How can I get higher order gradient on GRUCell?

(Hzhwcmhf) #1

I am working on a network need regularize the gradient, so I must get a second derivative.

But I got an error of

RuntimeError: the derivative for _cudnn_rnn_backward is not implemented

I minimize my code to reproduce the error

cell = nn.GRUCell(10, 10).cuda()
parameters = list(cell.parameters())
x = torch.rand(1, 10).cuda()
y = torch.rand(1, 10).cuda()
incoming = cell(x, torch.zeros(1, 10).cuda())
incoming = cell(y, incoming)
loss = torch.sum(incoming)
grad_all = grad(loss, parameters, retain_graph=True, create_graph=True, only_inputs=True)
loss2 = torch.sum([v.view(-1) for v in grad_all]))

and come up with another error

RuntimeError: trying to differentiate twice a function that was markedwith @once_differentiable

So is there any workaround for me to get the second order gradient? (I’m on pytorch0.4.1)

(Thomas V) #2

I’d probably implement a gru cell from nn.Linear.

Best regards


(Hzhwcmhf) #3

Thanks a lot.

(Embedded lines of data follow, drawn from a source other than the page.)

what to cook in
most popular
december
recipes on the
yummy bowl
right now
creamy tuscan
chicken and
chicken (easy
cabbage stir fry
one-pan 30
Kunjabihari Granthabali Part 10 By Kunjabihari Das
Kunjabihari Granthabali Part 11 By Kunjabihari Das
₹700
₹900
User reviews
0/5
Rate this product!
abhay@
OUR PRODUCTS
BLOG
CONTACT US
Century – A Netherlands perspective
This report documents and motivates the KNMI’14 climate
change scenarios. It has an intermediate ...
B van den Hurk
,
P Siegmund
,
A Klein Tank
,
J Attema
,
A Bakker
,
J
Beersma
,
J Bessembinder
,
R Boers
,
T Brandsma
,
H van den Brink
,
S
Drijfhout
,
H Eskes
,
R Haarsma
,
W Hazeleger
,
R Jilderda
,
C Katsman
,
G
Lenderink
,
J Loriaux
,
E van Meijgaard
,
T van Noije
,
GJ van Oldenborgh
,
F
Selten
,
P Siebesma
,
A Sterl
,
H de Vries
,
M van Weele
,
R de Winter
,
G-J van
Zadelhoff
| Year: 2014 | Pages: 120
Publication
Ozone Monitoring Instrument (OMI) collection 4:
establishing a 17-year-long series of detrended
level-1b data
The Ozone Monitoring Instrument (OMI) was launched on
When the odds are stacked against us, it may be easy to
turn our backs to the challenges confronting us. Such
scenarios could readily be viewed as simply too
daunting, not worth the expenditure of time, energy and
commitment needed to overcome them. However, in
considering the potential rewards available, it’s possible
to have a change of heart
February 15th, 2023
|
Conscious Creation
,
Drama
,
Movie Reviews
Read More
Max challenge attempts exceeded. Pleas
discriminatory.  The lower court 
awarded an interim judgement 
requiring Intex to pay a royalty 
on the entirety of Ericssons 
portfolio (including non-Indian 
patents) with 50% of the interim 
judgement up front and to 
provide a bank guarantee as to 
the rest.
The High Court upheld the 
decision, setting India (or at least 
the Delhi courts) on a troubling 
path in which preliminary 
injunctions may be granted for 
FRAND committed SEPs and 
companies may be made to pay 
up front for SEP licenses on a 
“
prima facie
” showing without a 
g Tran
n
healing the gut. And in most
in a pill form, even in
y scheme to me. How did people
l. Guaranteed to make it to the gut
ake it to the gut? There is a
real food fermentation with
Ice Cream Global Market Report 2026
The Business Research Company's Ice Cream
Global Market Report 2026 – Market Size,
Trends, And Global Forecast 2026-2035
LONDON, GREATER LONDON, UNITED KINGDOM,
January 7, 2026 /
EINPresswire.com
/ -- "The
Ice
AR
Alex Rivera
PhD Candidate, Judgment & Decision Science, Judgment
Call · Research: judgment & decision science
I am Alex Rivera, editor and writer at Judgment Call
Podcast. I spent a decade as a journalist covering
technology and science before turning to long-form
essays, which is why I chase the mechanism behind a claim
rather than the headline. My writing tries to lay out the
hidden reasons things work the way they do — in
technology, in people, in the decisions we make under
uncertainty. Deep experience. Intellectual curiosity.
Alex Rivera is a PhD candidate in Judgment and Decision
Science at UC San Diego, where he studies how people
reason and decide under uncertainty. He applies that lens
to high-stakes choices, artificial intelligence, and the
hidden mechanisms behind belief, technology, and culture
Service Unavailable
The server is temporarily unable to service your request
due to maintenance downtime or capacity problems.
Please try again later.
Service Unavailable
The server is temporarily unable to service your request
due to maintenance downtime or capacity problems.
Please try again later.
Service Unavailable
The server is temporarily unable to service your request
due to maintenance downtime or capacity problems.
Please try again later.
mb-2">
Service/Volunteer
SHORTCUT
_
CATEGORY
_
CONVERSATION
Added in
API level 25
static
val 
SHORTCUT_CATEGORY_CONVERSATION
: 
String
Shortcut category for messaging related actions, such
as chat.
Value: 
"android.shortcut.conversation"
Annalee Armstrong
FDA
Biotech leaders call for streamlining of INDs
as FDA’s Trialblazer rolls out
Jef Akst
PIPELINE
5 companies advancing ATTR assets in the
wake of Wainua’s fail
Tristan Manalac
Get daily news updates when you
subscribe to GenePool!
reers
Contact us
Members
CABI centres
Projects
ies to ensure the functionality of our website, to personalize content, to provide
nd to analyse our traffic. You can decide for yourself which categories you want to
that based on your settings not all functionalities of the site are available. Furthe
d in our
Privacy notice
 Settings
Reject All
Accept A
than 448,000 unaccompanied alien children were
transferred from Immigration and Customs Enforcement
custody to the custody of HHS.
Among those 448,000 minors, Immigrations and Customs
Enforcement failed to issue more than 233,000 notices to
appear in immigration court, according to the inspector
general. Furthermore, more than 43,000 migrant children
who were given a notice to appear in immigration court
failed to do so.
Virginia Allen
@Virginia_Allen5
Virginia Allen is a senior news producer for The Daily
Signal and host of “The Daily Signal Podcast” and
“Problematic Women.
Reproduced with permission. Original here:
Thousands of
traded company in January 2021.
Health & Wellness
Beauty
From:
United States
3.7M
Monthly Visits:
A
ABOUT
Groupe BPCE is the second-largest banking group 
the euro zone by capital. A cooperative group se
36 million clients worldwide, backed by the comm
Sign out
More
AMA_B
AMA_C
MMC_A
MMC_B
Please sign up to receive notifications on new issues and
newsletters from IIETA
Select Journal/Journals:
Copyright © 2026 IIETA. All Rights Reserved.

It works.

So it’s the cuda version of GRUCell marked with once_differentiable. But I hope there is a more precise error, and a simpler way to use the GRUCell rather than implement it myself when I want to get the second order gradient.

(Thomas V) #4

I’m all for it and implementing wonderful things for the various RNNs is on my “things I’d like to do when I get to it list”, but I can’t just promise when that will be…

Best regards


(Ramprs) #5

@hzhwcmhf , I am stuck with the exact same problem. Would you mind sharing your GRU/LSTM cell implementation with nn.Linear()? Thanks in advance

(Hzhwcmhf) #6

I think this may help.

(Ramprs) #7

Thanks @hzhwcmhf. That was very helpful.